The medicine man said to make sure the rumors were not true, that the boy needed to be marked and burnt. Okeke didn’t see the need, he knew there was no way he was the father of just an abomination, but still he let it happen. That morning walking back home after the rituals. Rituals that denied his only son the right to a proper burial, his heart felt heavy with every step. When he finally got home, Okeke did something he had never done before as a grown man, he cried and cried and not even the breasts of his beloved wife on his face made him stop.
When his second son was born, blacker than burnt wood, having yellow eyes but with no marks, Okeke saw this as a sign that the rumours were not true, but when a year later he was with the medicine man watching his child burn, he started to believe and by the death of the third child he knew the rumours were true.

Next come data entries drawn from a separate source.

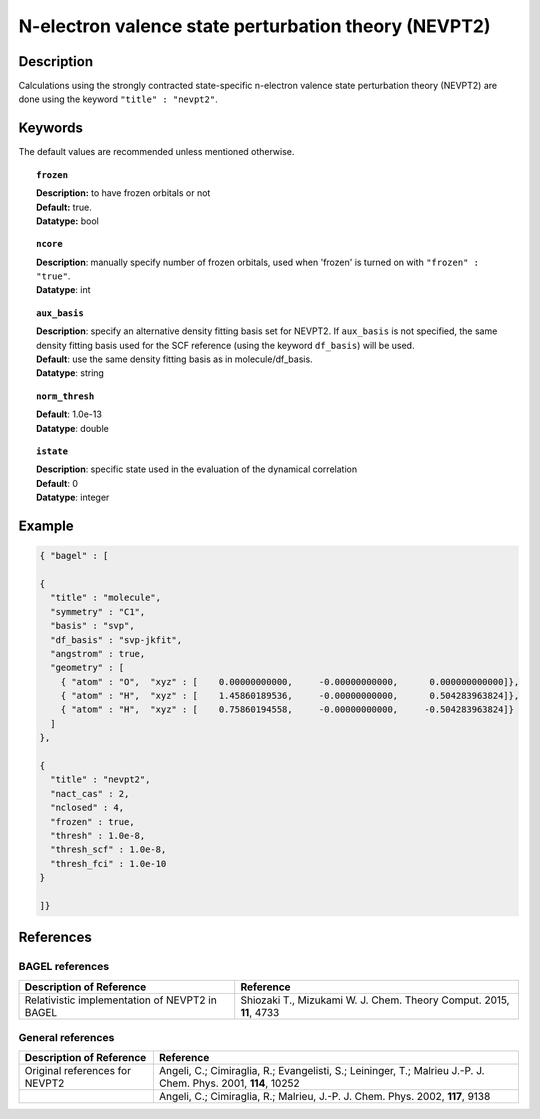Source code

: .. index:: nevpt2

.. _nevpt2:

*****************************************************
N-electron valence state perturbation theory (NEVPT2)
*****************************************************


Description
===========
Calculations using the strongly contracted state-specific n-electron valence state perturbation theory (NEVPT2) 
are done using the keyword ``"title" : "nevpt2"``.

Keywords
========

The default values are recommended unless mentioned otherwise.

.. topic:: ``frozen``

   | **Description:** to have frozen orbitals or not
   | **Default:** true.
   | **Datatype:** bool

.. topic:: ``ncore``
   
   | **Description**: manually specify number of frozen orbitals, used when 'frozen' is turned on with ``"frozen" : "true"``.
   | **Datatype**: int

.. topic:: ``aux_basis``
   
   | **Description**: specify an alternative density fitting basis set for NEVPT2. If ``aux_basis`` is not
                      specified, the same density fitting basis used for the SCF reference (using the keyword ``df_basis``)
                      will be used.
   | **Default**: use the same density fitting basis as in molecule/df_basis.
   | **Datatype**: string

.. topic:: ``norm_thresh``
     
   | **Default**: 1.0e-13
   | **Datatype**: double 

.. topic:: ``istate``
   
   | **Description**: specific state used in the evaluation of the dynamical correlation 
   | **Default**: 0
   | **Datatype**: integer 

Example
=======

.. code-block:: javascript 

   { "bagel" : [
   
   {
     "title" : "molecule",
     "symmetry" : "C1",
     "basis" : "svp",
     "df_basis" : "svp-jkfit",
     "angstrom" : true,
     "geometry" : [
       { "atom" : "O",  "xyz" : [    0.00000000000,     -0.00000000000,      0.000000000000]},
       { "atom" : "H",  "xyz" : [    1.45860189536,     -0.00000000000,      0.504283963824]},
       { "atom" : "H",  "xyz" : [    0.75860194558,     -0.00000000000,     -0.504283963824]}
     ]
   },
   
   {
     "title" : "nevpt2",
     "nact_cas" : 2,
     "nclosed" : 4,
     "frozen" : true,
     "thresh" : 1.0e-8,
     "thresh_scf" : 1.0e-8,
     "thresh_fci" : 1.0e-10
   }
   
   ]}

References
==========

BAGEL references
----------------
+-----------------------------------------------+-----------------------------------------------------------------------+
|          Description of Reference             |                          Reference                                    | 
+===============================================+=======================================================================+
| Relativistic implementation of NEVPT2 in      | Shiozaki T., Mizukami W. J. Chem. Theory Comput. 2015, **11**, 4733   |
| BAGEL                                         |                                                                       |
+-----------------------------------------------+-----------------------------------------------------------------------+

General references
------------------

+-----------------------------------------------+-----------------------------------------------------------------------+
|          Description of Reference             |                          Reference                                    | 
+===============================================+=======================================================================+
| Original references for NEVPT2                | Angeli, C.; Cimiraglia, R.; Evangelisti, S.; Leininger, T.; Malrieu   |
|                                               | J.-P. J. Chem. Phys. 2001, **114**, 10252                             |
+-----------------------------------------------+-----------------------------------------------------------------------+
|                                               | Angeli, C.; Cimiraglia, R.; Malrieu, J.-P. J. Chem. Phys. 2002,       |
|                                               | **117**, 9138                                                         |
+-----------------------------------------------+-----------------------------------------------------------------------+


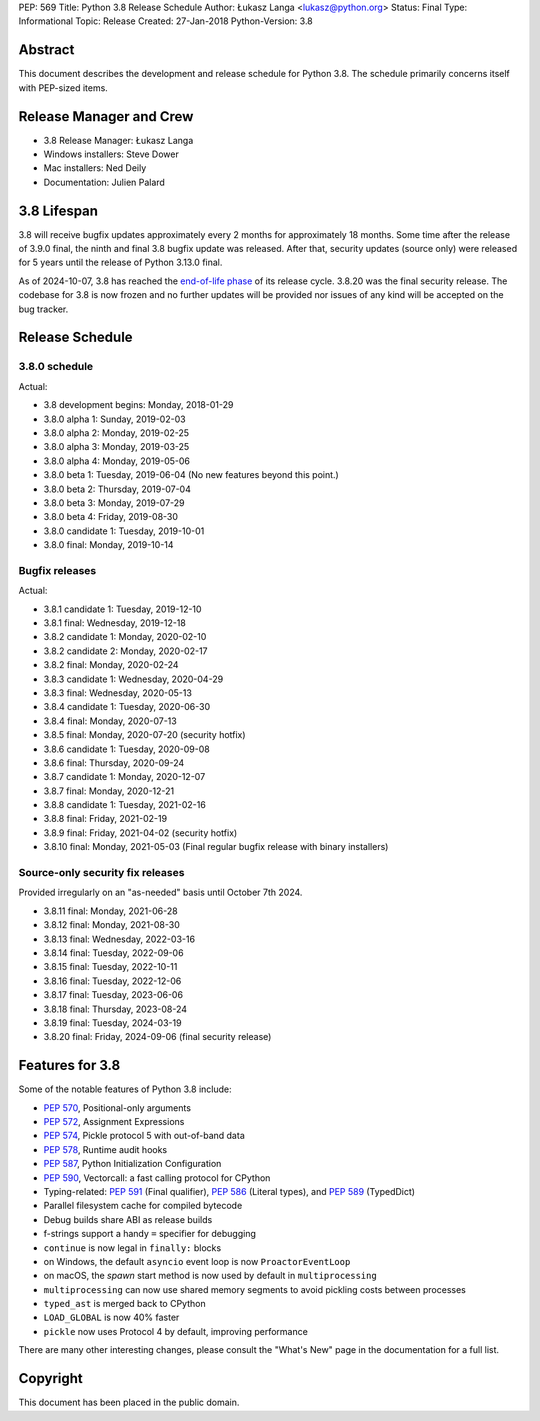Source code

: PEP: 569
Title: Python 3.8 Release Schedule
Author: Łukasz Langa <lukasz@python.org>
Status: Final
Type: Informational
Topic: Release
Created: 27-Jan-2018
Python-Version: 3.8


Abstract
========

This document describes the development and release schedule for
Python 3.8.  The schedule primarily concerns itself with PEP-sized
items.

.. Small features may be added up to the first beta
   release.  Bugs may be fixed until the final release,
   which is planned for end of October 2019.


Release Manager and Crew
========================

- 3.8 Release Manager: Łukasz Langa
- Windows installers: Steve Dower
- Mac installers: Ned Deily
- Documentation: Julien Palard


3.8 Lifespan
============

3.8 will receive bugfix updates approximately every 2 months for
approximately 18 months.  Some time after the release of 3.9.0 final,
the ninth and final 3.8 bugfix update was released.  After that,
security updates (source only) were released for 5 years until the
release of Python 3.13.0 final.

As of 2024-10-07, 3.8 has reached the
`end-of-life phase <https://devguide.python.org/devcycle/#end-of-life-branches>`_
of its release cycle. 3.8.20 was the final security release.
The codebase for 3.8 is now frozen and no further updates will be
provided nor issues of any kind will be accepted on the bug tracker.


Release Schedule
================

3.8.0 schedule
--------------

.. release schedule: feature

Actual:

- 3.8 development begins: Monday, 2018-01-29
- 3.8.0 alpha 1: Sunday, 2019-02-03
- 3.8.0 alpha 2: Monday, 2019-02-25
- 3.8.0 alpha 3: Monday, 2019-03-25
- 3.8.0 alpha 4: Monday, 2019-05-06
- 3.8.0 beta 1: Tuesday, 2019-06-04
  (No new features beyond this point.)
- 3.8.0 beta 2: Thursday, 2019-07-04
- 3.8.0 beta 3: Monday, 2019-07-29
- 3.8.0 beta 4: Friday, 2019-08-30
- 3.8.0 candidate 1: Tuesday, 2019-10-01
- 3.8.0 final: Monday, 2019-10-14

.. release schedule: ends

Bugfix releases
---------------

.. release schedule: bugfix

Actual:

- 3.8.1 candidate 1: Tuesday, 2019-12-10
- 3.8.1 final: Wednesday, 2019-12-18
- 3.8.2 candidate 1: Monday, 2020-02-10
- 3.8.2 candidate 2: Monday, 2020-02-17
- 3.8.2 final: Monday, 2020-02-24
- 3.8.3 candidate 1: Wednesday, 2020-04-29
- 3.8.3 final: Wednesday, 2020-05-13
- 3.8.4 candidate 1: Tuesday, 2020-06-30
- 3.8.4 final: Monday, 2020-07-13
- 3.8.5 final: Monday, 2020-07-20
  (security hotfix)
- 3.8.6 candidate 1: Tuesday, 2020-09-08
- 3.8.6 final: Thursday, 2020-09-24
- 3.8.7 candidate 1: Monday, 2020-12-07
- 3.8.7 final: Monday, 2020-12-21
- 3.8.8 candidate 1: Tuesday, 2021-02-16
- 3.8.8 final: Friday, 2021-02-19
- 3.8.9 final: Friday, 2021-04-02
  (security hotfix)
- 3.8.10 final: Monday, 2021-05-03
  (Final regular bugfix release with binary installers)

.. release schedule: ends

Source-only security fix releases
---------------------------------

Provided irregularly on an "as-needed" basis until October 7th 2024.

.. release schedule: security

- 3.8.11 final: Monday, 2021-06-28
- 3.8.12 final: Monday, 2021-08-30
- 3.8.13 final: Wednesday, 2022-03-16
- 3.8.14 final: Tuesday, 2022-09-06
- 3.8.15 final: Tuesday, 2022-10-11
- 3.8.16 final: Tuesday, 2022-12-06
- 3.8.17 final: Tuesday, 2023-06-06
- 3.8.18 final: Thursday, 2023-08-24
- 3.8.19 final: Tuesday, 2024-03-19
- 3.8.20 final: Friday, 2024-09-06
  (final security release)

.. release schedule: ends


Features for 3.8
================

Some of the notable features of Python 3.8 include:

* :pep:`570`, Positional-only arguments
* :pep:`572`, Assignment Expressions
* :pep:`574`, Pickle protocol 5 with out-of-band data
* :pep:`578`, Runtime audit hooks
* :pep:`587`, Python Initialization Configuration
* :pep:`590`, Vectorcall: a fast calling protocol for CPython
* Typing-related: :pep:`591` (Final qualifier), :pep:`586` (Literal types),
  and :pep:`589` (TypedDict)
* Parallel filesystem cache for compiled bytecode
* Debug builds share ABI as release builds
* f-strings support a handy ``=`` specifier for debugging
* ``continue`` is now legal in ``finally:`` blocks
* on Windows, the default ``asyncio`` event loop is now
  ``ProactorEventLoop``
* on macOS, the *spawn* start method is now used by default in
  ``multiprocessing``
* ``multiprocessing`` can now use shared memory segments to avoid
  pickling costs between processes
* ``typed_ast`` is merged back to CPython
* ``LOAD_GLOBAL`` is now 40% faster
* ``pickle`` now uses Protocol 4 by default, improving performance

There are many other interesting changes, please consult the
"What's New" page in the documentation for a full list.


Copyright
=========

This document has been placed in the public domain.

Okeke didn’t know why such a thing would happen to him. Had he wronged the gods in his past life? He would sit in front of his hut for days, just thinking as the world passed him by. He didn’t even get up for the war against Iru Agu and he couldn’t remember the last time he felt the comfort of his beautify wife. He just wanted to sit and dine with his thoughts but his mother will not let him have peace.
‘Okeke my son, you cannot sit here and become useless. Get up and be the warrior your are.’
‘Mama please, please, just leave me alone. Can’t a man have some peace in his own home?’
‘No o, my son, you will not have any peace. Not while I am your mother and while you bring shame to your father’s name. You need to get up from here and go and marry a new wife. One from our village that will give you true sons. Sons that will stay, grow and become a blessing to you. Not ones sent to kill you.’
Okeke ignored her, how could he marry another woman when he had already had a wife he adored. Although entitled to as many wives he didn’t want any other woman apart from his wife, but his mother wouldn’t let him be. Everyday she came with a new family member, everyday it was the same story and soon Okeke gave in.